Problem requirements:
Convert every line in the rows below into one numbered list, leaving out the blank lines.

Input data:

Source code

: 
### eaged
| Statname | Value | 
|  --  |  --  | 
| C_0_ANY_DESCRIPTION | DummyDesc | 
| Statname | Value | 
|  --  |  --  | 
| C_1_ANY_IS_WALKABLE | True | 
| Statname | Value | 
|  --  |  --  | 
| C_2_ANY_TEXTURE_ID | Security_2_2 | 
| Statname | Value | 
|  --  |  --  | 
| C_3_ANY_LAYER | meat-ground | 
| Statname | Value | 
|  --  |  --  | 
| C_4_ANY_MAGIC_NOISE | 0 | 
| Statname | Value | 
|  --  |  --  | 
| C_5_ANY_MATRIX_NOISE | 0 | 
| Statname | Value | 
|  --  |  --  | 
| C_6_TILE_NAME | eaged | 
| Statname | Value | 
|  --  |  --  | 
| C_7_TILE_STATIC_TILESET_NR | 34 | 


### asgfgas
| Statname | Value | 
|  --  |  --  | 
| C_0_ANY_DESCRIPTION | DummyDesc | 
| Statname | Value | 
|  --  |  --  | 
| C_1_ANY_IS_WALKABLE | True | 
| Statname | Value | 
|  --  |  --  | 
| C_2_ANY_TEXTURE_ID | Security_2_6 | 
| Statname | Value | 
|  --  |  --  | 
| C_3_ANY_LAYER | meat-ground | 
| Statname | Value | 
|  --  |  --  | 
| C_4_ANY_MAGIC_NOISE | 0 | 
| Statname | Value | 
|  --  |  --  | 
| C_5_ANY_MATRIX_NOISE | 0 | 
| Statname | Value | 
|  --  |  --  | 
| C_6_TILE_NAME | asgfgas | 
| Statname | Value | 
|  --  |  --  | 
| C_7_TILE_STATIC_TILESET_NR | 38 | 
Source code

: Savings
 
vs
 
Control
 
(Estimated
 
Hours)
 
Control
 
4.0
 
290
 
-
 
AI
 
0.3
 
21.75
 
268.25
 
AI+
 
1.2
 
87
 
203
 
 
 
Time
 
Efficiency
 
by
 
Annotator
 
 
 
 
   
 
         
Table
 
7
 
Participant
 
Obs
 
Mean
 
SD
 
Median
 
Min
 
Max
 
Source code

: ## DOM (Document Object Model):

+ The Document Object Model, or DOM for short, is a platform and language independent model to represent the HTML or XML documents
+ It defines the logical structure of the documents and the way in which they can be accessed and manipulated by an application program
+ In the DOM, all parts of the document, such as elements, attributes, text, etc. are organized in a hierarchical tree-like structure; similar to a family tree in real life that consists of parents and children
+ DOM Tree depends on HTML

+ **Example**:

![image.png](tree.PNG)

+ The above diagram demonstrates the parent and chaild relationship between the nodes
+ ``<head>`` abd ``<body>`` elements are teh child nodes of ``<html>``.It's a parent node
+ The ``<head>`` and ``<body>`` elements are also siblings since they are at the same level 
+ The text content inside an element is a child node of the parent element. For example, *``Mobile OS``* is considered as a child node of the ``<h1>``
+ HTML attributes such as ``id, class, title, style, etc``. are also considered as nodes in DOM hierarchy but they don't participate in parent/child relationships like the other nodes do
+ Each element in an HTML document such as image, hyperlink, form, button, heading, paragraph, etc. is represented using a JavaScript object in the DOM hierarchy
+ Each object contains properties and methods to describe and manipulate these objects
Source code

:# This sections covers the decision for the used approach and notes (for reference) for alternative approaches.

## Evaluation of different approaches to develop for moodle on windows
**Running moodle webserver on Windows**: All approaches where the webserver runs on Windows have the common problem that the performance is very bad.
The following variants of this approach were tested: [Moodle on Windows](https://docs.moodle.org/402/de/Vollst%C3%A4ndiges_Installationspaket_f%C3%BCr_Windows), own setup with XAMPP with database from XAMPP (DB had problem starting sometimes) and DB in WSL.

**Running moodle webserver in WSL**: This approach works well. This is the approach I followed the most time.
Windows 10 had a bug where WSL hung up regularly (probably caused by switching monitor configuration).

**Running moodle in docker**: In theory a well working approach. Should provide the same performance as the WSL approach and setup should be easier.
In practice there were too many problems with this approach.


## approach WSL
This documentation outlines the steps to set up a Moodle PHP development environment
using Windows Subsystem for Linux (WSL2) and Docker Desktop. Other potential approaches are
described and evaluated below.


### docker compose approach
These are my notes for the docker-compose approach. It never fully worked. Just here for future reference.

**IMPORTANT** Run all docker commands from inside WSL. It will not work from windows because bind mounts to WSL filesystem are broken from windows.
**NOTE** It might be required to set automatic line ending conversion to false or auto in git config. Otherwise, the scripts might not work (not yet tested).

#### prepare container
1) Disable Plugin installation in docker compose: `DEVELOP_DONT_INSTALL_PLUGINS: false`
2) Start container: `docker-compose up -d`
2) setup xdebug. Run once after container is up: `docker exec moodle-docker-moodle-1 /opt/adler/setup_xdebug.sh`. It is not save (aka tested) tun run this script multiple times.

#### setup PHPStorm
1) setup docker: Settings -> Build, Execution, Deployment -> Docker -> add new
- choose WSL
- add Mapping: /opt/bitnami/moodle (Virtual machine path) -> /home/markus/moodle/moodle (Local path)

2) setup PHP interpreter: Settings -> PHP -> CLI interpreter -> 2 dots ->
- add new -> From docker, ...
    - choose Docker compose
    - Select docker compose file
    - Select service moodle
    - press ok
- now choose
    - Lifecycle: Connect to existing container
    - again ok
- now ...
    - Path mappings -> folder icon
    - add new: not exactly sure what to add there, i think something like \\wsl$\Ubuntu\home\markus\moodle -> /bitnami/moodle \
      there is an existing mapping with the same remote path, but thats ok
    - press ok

Answer space:
1. Source code
2. : 
3. ### eaged
4. | Statname | Value | 
5. |  --  |  --  | 
6. | C_0_ANY_DESCRIPTION | DummyDesc | 
7. | Statname | Value | 
8. |  --  |  --  | 
9. | C_1_ANY_IS_WALKABLE | True | 
10. | Statname | Value | 
11. |  --  |  --  | 
12. | C_2_ANY_TEXTURE_ID | Security_2_2 | 
13. | Statname | Value | 
14. |  --  |  --  | 
15. | C_3_ANY_LAYER | meat-ground | 
16. | Statname | Value | 
17. |  --  |  --  | 
18. | C_4_ANY_MAGIC_NOISE | 0 | 
19. | Statname | Value | 
20. |  --  |  --  | 
21. | C_5_ANY_MATRIX_NOISE | 0 | 
22. | Statname | Value | 
23. |  --  |  --  | 
24. | C_6_TILE_NAME | eaged | 
25. | Statname | Value | 
26. |  --  |  --  | 
27. | C_7_TILE_STATIC_TILESET_NR | 34 | 
28. ### asgfgas
29. | Statname | Value | 
30. |  --  |  --  | 
31. | C_0_ANY_DESCRIPTION | DummyDesc | 
32. | Statname | Value | 
33. |  --  |  --  | 
34. | C_1_ANY_IS_WALKABLE | True | 
35. | Statname | Value | 
36. |  --  |  --  | 
37. | C_2_ANY_TEXTURE_ID | Security_2_6 | 
38. | Statname | Value | 
39. |  --  |  --  | 
40. | C_3_ANY_LAYER | meat-ground | 
41. | Statname | Value | 
42. |  --  |  --  | 
43. | C_4_ANY_MAGIC_NOISE | 0 | 
44. | Statname | Value | 
45. |  --  |  --  | 
46. | C_5_ANY_MATRIX_NOISE | 0 | 
47. | Statname | Value | 
48. |  --  |  --  | 
49. | C_6_TILE_NAME | asgfgas | 
50. | Statname | Value | 
51. |  --  |  --  | 
52. | C_7_TILE_STATIC_TILESET_NR | 38 | 
53. Source code
54. : Savings
55. vs
56. Control
57. (Estimated
58. Hours)
59. Control
60. 4.0
61. 290
62. -
63. AI
64. 0.3
65. 21.75
66. 268.25
67. AI+
68. 1.2
69. 87
70. 203
71. Time
72. Efficiency
73. by
74. Annotator
75. Table
76. 7
77. Participant
78. Obs
79. Mean
80. SD
81. Median
82. Min
83. Max
84. Source code
85. : ## DOM (Document Object Model):
86. + The Document Object Model, or DOM for short, is a platform and language independent model to represent the HTML or XML documents
87. + It defines the logical structure of the documents and the way in which they can be accessed and manipulated by an application program
88. + In the DOM, all parts of the document, such as elements, attributes, text, etc. are organized in a hierarchical tree-like structure; similar to a family tree in real life that consists of parents and children
89. + DOM Tree depends on HTML
90. + **Example**:
91. ![image.png](tree.PNG)
92. + The above diagram demonstrates the parent and chaild relationship between the nodes
93. + ``<head>`` abd ``<body>`` elements are teh child nodes of ``<html>``.It's a parent node
94. + The ``<head>`` and ``<body>`` elements are also siblings since they are at the same level 
95. + The text content inside an element is a child node of the parent element. For example, *``Mobile OS``* is considered as a child node of the ``<h1>``
96. + HTML attributes such as ``id, class, title, style, etc``. are also considered as nodes in DOM hierarchy but they don't participate in parent/child relationships like the other nodes do
97. + Each element in an HTML document such as image, hyperlink, form, button, heading, paragraph, etc. is represented using a JavaScript object in the DOM hierarchy
98. + Each object contains properties and methods to describe and manipulate these objects
99. Source code
100. :# This sections covers the decision for the used approach and notes (for reference) for alternative approaches.
101. ## Evaluation of different approaches to develop for moodle on windows
102. **Running moodle webserver on Windows**: All approaches where the webserver runs on Windows have the common problem that the performance is very bad.
103. The following variants of this approach were tested: [Moodle on Windows](https://docs.moodle.org/402/de/Vollst%C3%A4ndiges_Installationspaket_f%C3%BCr_Windows), own setup with XAMPP with database from XAMPP (DB had problem starting sometimes) and DB in WSL.
104. **Running moodle webserver in WSL**: This approach works well. This is the approach I followed the most time.
105. Windows 10 had a bug where WSL hung up regularly (probably caused by switching monitor configuration).
106. **Running moodle in docker**: In theory a well working approach. Should provide the same performance as the WSL approach and setup should be easier.
107. In practice there were too many problems with this approach.
108. ## approach WSL
109. This documentation outlines the steps to set up a Moodle PHP development environment
110. using Windows Subsystem for Linux (WSL2) and Docker Desktop. Other potential approaches are
111. described and evaluated below.
112. ### docker compose approach
113. These are my notes for the docker-compose approach. It never fully worked. Just here for future reference.
114. **IMPORTANT** Run all docker commands from inside WSL. It will not work from windows because bind mounts to WSL filesystem are broken from windows.
115. **NOTE** It might be required to set automatic line ending conversion to false or auto in git config. Otherwise, the scripts might not work (not yet tested).
116. #### prepare container
117. 1) Disable Plugin installation in docker compose: `DEVELOP_DONT_INSTALL_PLUGINS: false`
118. 2) Start container: `docker-compose up -d`
119. 2) setup xdebug. Run once after container is up: `docker exec moodle-docker-moodle-1 /opt/adler/setup_xdebug.sh`. It is not save (aka tested) tun run this script multiple times.
120. #### setup PHPStorm
121. 1) setup docker: Settings -> Build, Execution, Deployment -> Docker -> add new
122. - choose WSL
123. - add Mapping: /opt/bitnami/moodle (Virtual machine path) -> /home/markus/moodle/moodle (Local path)
124. 2) setup PHP interpreter: Settings -> PHP -> CLI interpreter -> 2 dots ->
125. - add new -> From docker, ...
126.     - choose Docker compose
127.     - Select docker compose file
128.     - Select service moodle
129.     - press ok
130. - now choose
131.     - Lifecycle: Connect to existing container
132.     - again ok
133. - now ...
134.     - Path mappings -> folder icon
135.     - add new: not exactly sure what to add there, i think something like \\wsl$\Ubuntu\home\markus\moodle -> /bitnami/moodle \
136.       there is an existing mapping with the same remote path, but thats ok
137.     - press ok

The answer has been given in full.